Hunter stared at me, although it’s unlikely he saw much.

‘Let me,’ I said, and when he looked doubtful, in as much as a face carved from Irish oak can carry that expression, I admitted something few people know about me. ‘I have a fine understanding of anatomy.’

‘You, sir?’

‘I used to be a surgeon.’

There are advantages in my world to being seen as a coldblooded killer, and to admit to saving as many as I had killed. Such admissions can do harm. Although the truth is far stranger, because I have killed fewer people than most believe and saved many more than I am prepared to admit.

Taking the revolver from Hunter, I clicked back the hammer and clambered across a broken shaft to reach the animal’s head. Speak kindly and most people will give you their trust. The same applies to animals. With one hand I stroked the dying animal and with the other I put my revolver between its eyes and pulled the trigger. It died with a kick and a spasm, but the fact its skull contained myriad cavities did much to baffle the sound and gave me an idea for later.

‘Thank you, sir,’ Hunter said, thus using up another week’s worth of words.

It was only then I remembered the unfortunate cause of our crash. I could see where he lay by the interest his agony attracted. A smaller crowd had come together around my wrecked carriage, drawn by its quality, but a far larger crowd was gathered a dozen paces behind this, and it was here the human cause and casualty of our accident lay.

They grew quiet at my approach, the crowd. Men fell back and women looked away, averting their eyes. A small girl burst into tears and a youth old enough to know better stared openly into my face. That was when I realised it was my revolver which earned their silence.

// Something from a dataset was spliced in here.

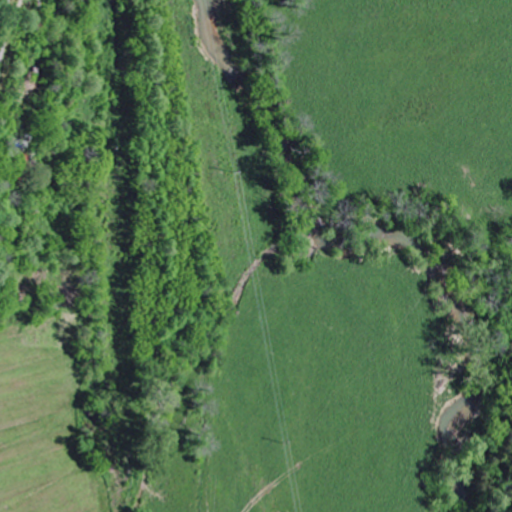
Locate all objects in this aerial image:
road: (2, 17)
river: (384, 238)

‘You have killed me…’ The voice was high, slightly strange and the man who spoke indeed looked on the edge of death, which was an improvement on what I had been expecting.

‘It is always a bad idea to step in front of a moving carriage,’ I replied, unwilling to have him meet God believing the fault mine.

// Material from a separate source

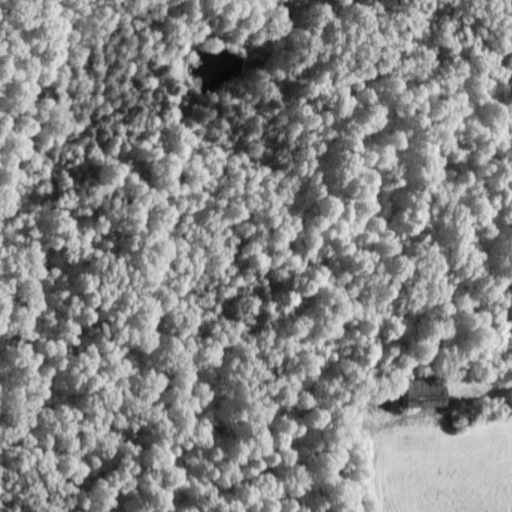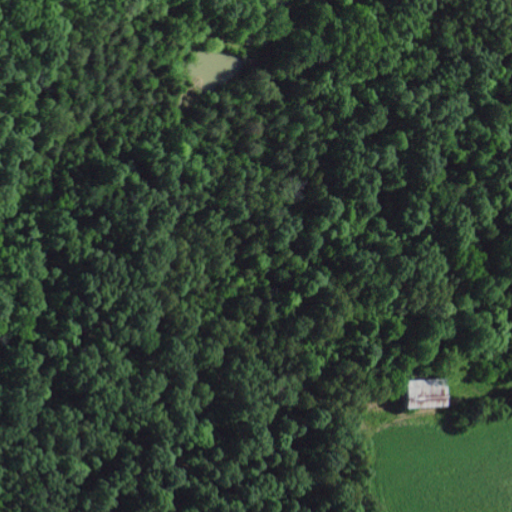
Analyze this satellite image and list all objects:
building: (428, 394)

‘Please,’ he said, ‘fetch me a doctor…’

He had the hollow face of a classics master and the fingers of a second violinist, somewhat bitten around the nails. Behind me, I could hear muttering and a woman bustled forward, mouth already opening to share her news. ‘A doctor recently took residence in a street behind.’ Several of the crowd began to agree, and one, a clerk from his dress, which was careful if none too clean, crouched beside me and offered to fetch this man.

I am a…

I almost said those words aloud, but instead I gave the clerk a guinea, to show the doctor his fee would be paid and told the man to run as swiftly as possible. Had I done what first occurred to me and announced myself a medical man, my coming retirement might have been very different.

‘Tell your doctor to hurry,’ I said. ‘This patient needs urgent attention.’

A man running is always a ridiculous sight and the clerk confirmed this fact, his feet slapping cold cobbles and his elbows flexing like the wings of a game bird. A handful of seconds after he started, he disappeared down a narrow alley in a sideways skid that almost had him on his back. With nothing else to occupy the seconds, I sat back and waited.